Für die praktische TFA-Arbeit leitet Grunwald – der im Hauptberuf am Karlsruher Institut für Technologie (KIT) das Institut für Technikfolgenabschätzung und Systemanalyse leitet – drei wesentliche Leitlinien ab. Für die Wissenschaft müsse im Verhältnis zu Gesellschaft und Politik das Modell des „honest broker“ gelten – die Experten engagieren sich ohne Eigeninteresse. Die Wissenschaft liefert die Fakten ohne Werthaltungen; die – wertegeleiteten – Entscheidungen treffen andere. Zweitens ist das „Denken in Alternativen“ für moderne TFA essenziell, wie es in die Entscheidungsfindung zur Energiewende bereits Eingang gefunden hat.

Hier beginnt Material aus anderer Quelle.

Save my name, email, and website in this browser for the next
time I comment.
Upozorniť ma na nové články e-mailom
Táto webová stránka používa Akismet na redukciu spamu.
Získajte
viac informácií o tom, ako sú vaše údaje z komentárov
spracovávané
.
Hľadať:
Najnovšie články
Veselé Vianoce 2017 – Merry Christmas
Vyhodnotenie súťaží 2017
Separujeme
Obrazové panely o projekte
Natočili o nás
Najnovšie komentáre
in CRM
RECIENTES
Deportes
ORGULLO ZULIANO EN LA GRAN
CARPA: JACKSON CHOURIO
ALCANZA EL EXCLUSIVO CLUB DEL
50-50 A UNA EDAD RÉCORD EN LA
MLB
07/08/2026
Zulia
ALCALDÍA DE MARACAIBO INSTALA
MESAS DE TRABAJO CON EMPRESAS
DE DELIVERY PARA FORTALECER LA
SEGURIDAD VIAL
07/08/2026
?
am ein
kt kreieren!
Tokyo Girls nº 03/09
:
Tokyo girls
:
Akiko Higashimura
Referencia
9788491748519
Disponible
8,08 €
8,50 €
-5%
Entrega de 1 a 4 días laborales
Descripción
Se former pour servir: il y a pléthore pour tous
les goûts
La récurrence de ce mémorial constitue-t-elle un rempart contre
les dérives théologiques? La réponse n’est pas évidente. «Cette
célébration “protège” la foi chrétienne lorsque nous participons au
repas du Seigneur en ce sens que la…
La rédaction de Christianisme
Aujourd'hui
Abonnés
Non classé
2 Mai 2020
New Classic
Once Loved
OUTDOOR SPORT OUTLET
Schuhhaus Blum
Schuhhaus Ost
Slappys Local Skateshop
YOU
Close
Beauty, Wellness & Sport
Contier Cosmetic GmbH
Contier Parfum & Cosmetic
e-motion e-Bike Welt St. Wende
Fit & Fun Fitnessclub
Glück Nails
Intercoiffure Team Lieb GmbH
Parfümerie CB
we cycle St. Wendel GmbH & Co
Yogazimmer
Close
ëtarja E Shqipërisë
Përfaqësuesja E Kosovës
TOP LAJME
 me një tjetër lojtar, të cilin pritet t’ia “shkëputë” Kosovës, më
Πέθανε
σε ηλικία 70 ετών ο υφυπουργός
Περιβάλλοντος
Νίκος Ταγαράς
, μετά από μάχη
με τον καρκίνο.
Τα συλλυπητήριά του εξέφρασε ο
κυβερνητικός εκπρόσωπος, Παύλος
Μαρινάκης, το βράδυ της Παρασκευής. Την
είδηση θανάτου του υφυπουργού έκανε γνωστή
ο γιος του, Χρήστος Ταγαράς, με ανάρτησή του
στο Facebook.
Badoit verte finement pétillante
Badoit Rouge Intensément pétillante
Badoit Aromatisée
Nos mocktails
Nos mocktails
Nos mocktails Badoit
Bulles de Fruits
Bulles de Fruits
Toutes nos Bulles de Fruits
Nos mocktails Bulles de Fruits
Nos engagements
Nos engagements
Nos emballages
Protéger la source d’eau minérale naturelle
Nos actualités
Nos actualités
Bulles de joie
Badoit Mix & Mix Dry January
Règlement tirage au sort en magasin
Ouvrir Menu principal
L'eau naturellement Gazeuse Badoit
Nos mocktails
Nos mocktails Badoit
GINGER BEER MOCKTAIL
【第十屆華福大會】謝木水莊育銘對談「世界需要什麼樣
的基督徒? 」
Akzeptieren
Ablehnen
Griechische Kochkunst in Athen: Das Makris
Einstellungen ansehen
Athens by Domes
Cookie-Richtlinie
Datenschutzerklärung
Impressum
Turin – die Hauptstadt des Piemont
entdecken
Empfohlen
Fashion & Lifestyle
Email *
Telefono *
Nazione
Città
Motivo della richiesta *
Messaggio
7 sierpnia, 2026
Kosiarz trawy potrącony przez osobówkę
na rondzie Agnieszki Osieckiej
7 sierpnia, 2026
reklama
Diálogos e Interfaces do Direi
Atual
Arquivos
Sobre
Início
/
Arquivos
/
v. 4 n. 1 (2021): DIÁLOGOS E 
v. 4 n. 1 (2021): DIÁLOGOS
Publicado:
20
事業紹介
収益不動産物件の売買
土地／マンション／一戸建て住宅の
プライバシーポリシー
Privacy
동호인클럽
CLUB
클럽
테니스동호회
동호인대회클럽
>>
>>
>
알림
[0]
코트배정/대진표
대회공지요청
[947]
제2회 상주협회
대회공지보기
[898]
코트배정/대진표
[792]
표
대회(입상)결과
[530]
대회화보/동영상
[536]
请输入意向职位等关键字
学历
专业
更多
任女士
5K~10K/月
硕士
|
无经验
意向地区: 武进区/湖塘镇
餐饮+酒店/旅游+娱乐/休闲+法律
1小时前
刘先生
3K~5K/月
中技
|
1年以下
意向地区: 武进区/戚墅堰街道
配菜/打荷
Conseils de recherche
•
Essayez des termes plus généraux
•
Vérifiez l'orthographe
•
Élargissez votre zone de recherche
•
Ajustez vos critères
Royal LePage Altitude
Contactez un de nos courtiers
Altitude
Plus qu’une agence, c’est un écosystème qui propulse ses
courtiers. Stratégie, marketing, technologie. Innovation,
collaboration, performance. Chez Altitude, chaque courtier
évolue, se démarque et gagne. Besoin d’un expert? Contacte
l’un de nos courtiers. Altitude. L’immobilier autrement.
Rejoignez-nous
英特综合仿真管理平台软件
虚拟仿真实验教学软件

Schließlich sollte es im Beratungsverfahren darum gehen, die „deliberativen Elemente stark zu machen“, wie es Grunwald formuliert. Das bedeutet, möglichst viele Stimmen zu hören und einzubeziehen, um zu „robusten Entscheidungen“ zu kommen, die dauerhaft Bestand haben. Für Grunwald ist die „Lehre aus der Endlagerkommission: Ohne Deliberation wäre sie gegen die Wand gefahren.“ Dabei geht es nicht um die Beschaffung von Akzeptanz im Vorfeld, sondern darum, durch die Einbeziehung vieler – auch aus der Zivilgesellschaft –, um letztlich „die Qualität der Ergebnisse zu verbessern“.